Task to complete
Every line that contains "mellem" must be located and copied from the data.

(Transcribed page contents)
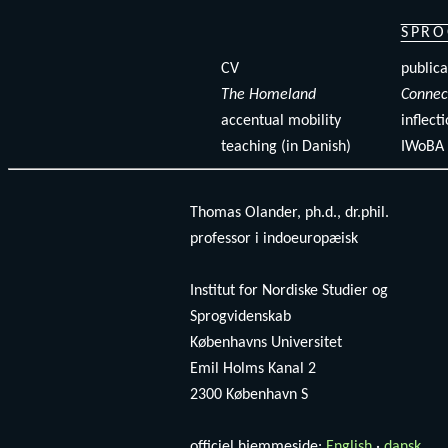
SPRO
CV
publica
The Homeland
Connec
accentual mobility
inflect
teaching (in Danish)
IWoBA 
Thomas Olander, ph.d., dr.phil.
professor i indoeuropæisk
Institut for Nordiske Studier og
Sprogvidenskab
Københavns Universitet
Emil Holms Kanal 2
2300 København S
officiel hjemmeside:
English
·
dansk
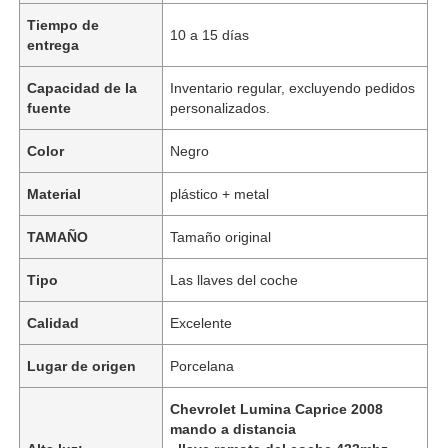
Tiempo de
10 a 15 días
entrega
Capacidad de la
Inventario regular, excluyendo pedidos
fuente
personalizados.
Color
Negro
Material
plástico + metal
TAMAÑO
Tamaño original
Tipo
Las llaves del coche
Calidad
Excelente
Lugar de origen
Porcelana
Chevrolet Lumina Caprice 2008
mando a distancia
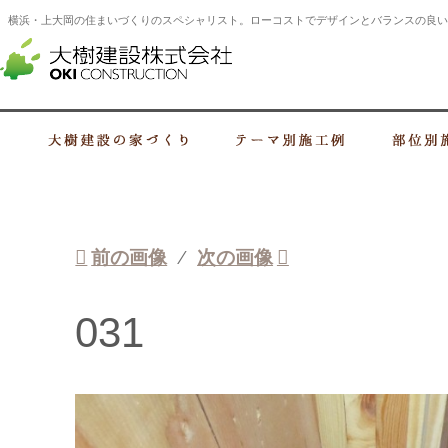
横浜・上大岡の住まいづくりのスペシャリスト。ローコストでデザインとバランスの良い
横浜・上大岡の建設会社 住まいづくり
大樹建設の家づくり
テーマ別施工例
前の画像
次の画像
031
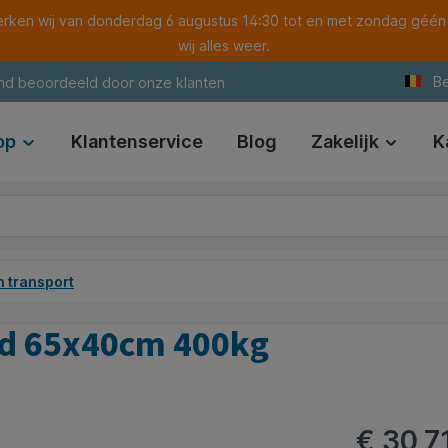
ken wij van donderdag 6 augustus 14:30 tot en met zondag géén
wij alles weer.
Be
nd beoordeeld door onze klanten
op
Klantenservice
Blog
Zakelijk
K
n transport
nd 65x40cm 400kg
€ 30,7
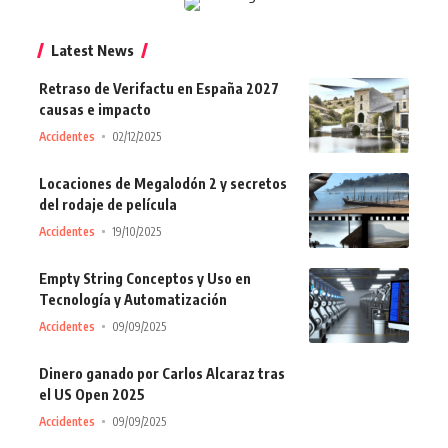
Latest News
Retraso de Verifactu en España 2027
causas e impacto
Accidentes
02/12/2025
Locaciones de Megalodón 2 y secretos
del rodaje de película
Accidentes
19/10/2025
Empty String Conceptos y Uso en
Tecnología y Automatización
Accidentes
09/09/2025
Dinero ganado por Carlos Alcaraz tras
el US Open 2025
Accidentes
09/09/2025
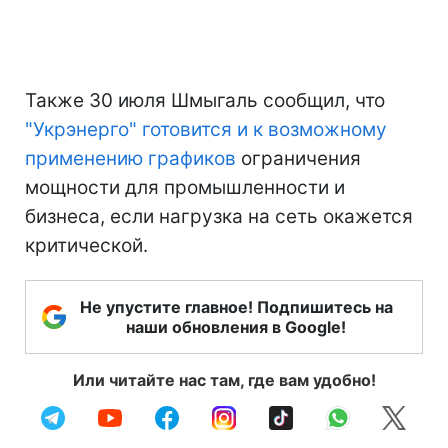
Также 30 июля Шмыгаль сообщил, что
"Укрэнерго" готовится и к возможному
применению графиков
ограничения
мощности для промышленности и
бизнеса, если нагрузка на сеть окажется
критической.
Не упустите главное! Подпишитесь на
наши обновления в Google!
Или читайте нас там, где вам удобно!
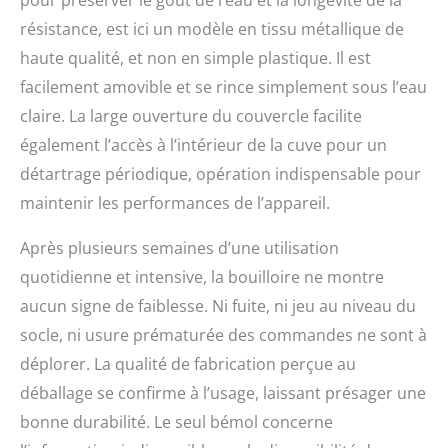
pour préserver le goût de l’eau et la longévité de la
résistance, est ici un modèle en tissu métallique de
haute qualité, et non en simple plastique. Il est
facilement amovible et se rince simplement sous l’eau
claire. La large ouverture du couvercle facilite
également l’accès à l’intérieur de la cuve pour un
détartrage périodique, opération indispensable pour
maintenir les performances de l’appareil.
Après plusieurs semaines d’une utilisation
quotidienne et intensive, la bouilloire ne montre
aucun signe de faiblesse. Ni fuite, ni jeu au niveau du
socle, ni usure prématurée des commandes ne sont à
déplorer. La qualité de fabrication perçue au
déballage se confirme à l’usage, laissant présager une
bonne durabilité. Le seul bémol concerne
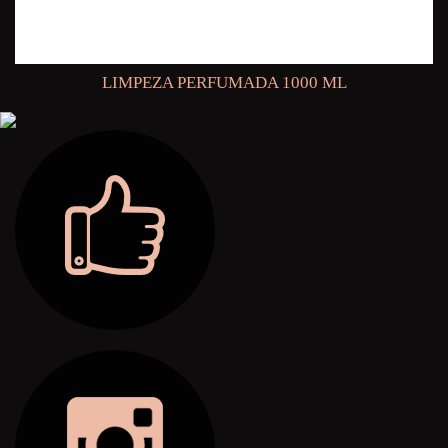
LIMPEZA PERFUMADA 1000 ML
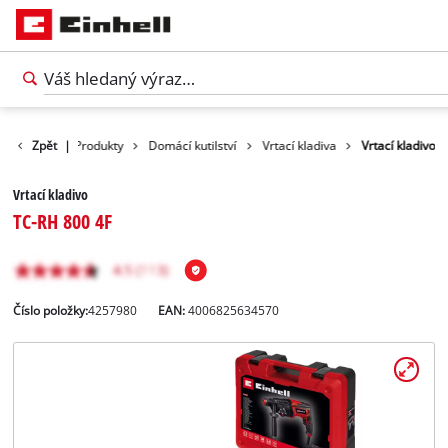
Zpět
|
Produkty
Domácí kutilství
Vrtací kladiva
Vrtací kladivo
Vrtací kladivo
TC-RH 800 4F
Číslo položky:
4257980
EAN:
4006825634570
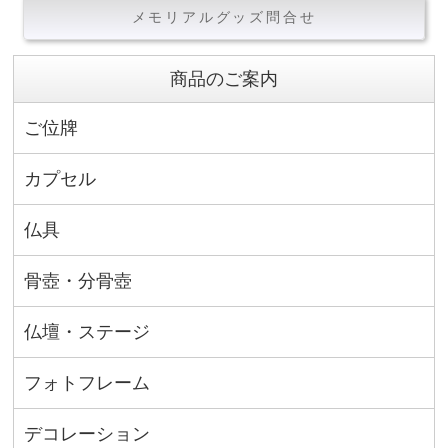
メモリアルグッズ問合せ
商品のご案内
ご位牌
カプセル
仏具
骨壺・分骨壺
仏壇・ステージ
フォトフレーム
デコレーション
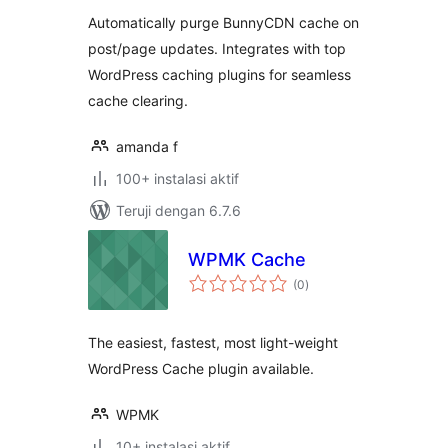
Automatically purge BunnyCDN cache on
post/page updates. Integrates with top
WordPress caching plugins for seamless
cache clearing.
amanda f
100+ instalasi aktif
Teruji dengan 6.7.6
WPMK Cache
total
(0
)
rating
The easiest, fastest, most light-weight
WordPress Cache plugin available.
WPMK
10+ instalasi aktif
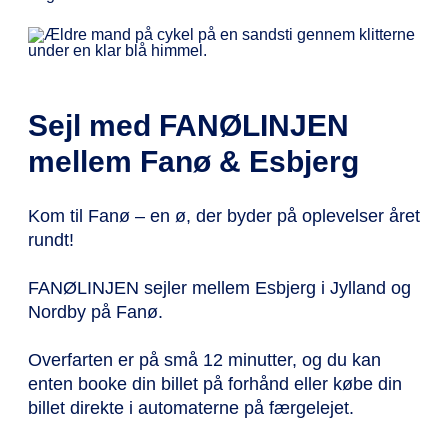
Sejl med FANØLINJEN
mellem Fanø & Esbjerg
Kom til Fanø – en ø, der byder på oplevelser året
rundt!
FANØLINJEN sejler mellem Esbjerg i Jylland og
Nordby på Fanø.
Overfarten er på små 12 minutter, og du kan
enten booke din billet på forhånd eller købe din
billet direkte i automaterne på færgelejet.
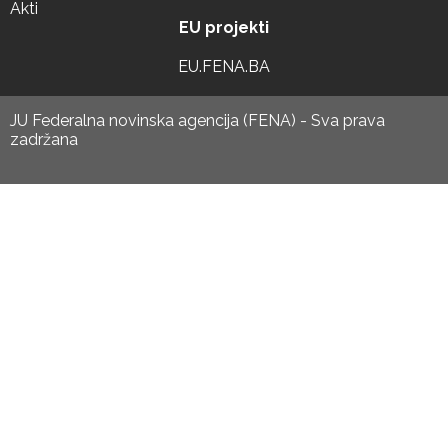
Akti
EU projekti
EU.FENA.BA
JU Federalna novinska agencija (FENA) - Sva prava
zadržana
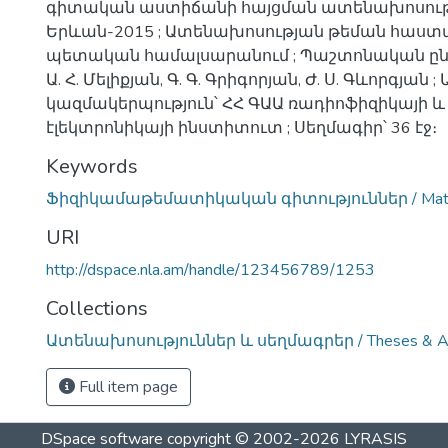
գիտական աստիճանի հայցման ատենախոսությ
Երևան-2015 ; Ատենախոսության թեման հաստ
պետական համալսարանում ; Պաշտոնական ըն
Ա. Հ. Մելիքյան, Գ. Գ. Գրիգորյան, Ժ. Ս. Գևորգյա
կազմակերպություն՝ ՀՀ ԳԱԱ ռադիոֆիզիկայի և
էլեկտրոնիկայի ինստիտուտ ; Սեղմագիր՝ 36 էջ։
Keywords
Ֆիզիկամաթեմատիկական գիտություններ / Mathem
URI
http://dspace.nla.am/handle/123456789/1253
Collections
Ատենախոսություններ և սեղմագրեր / Theses & Ab
Full item page
DSpace software
copyright © 2002-2026
LYRASIS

Result for this task
mellem Fanø & Esbjerg
FANØLINJEN sejler mellem Esbjerg i Jylland og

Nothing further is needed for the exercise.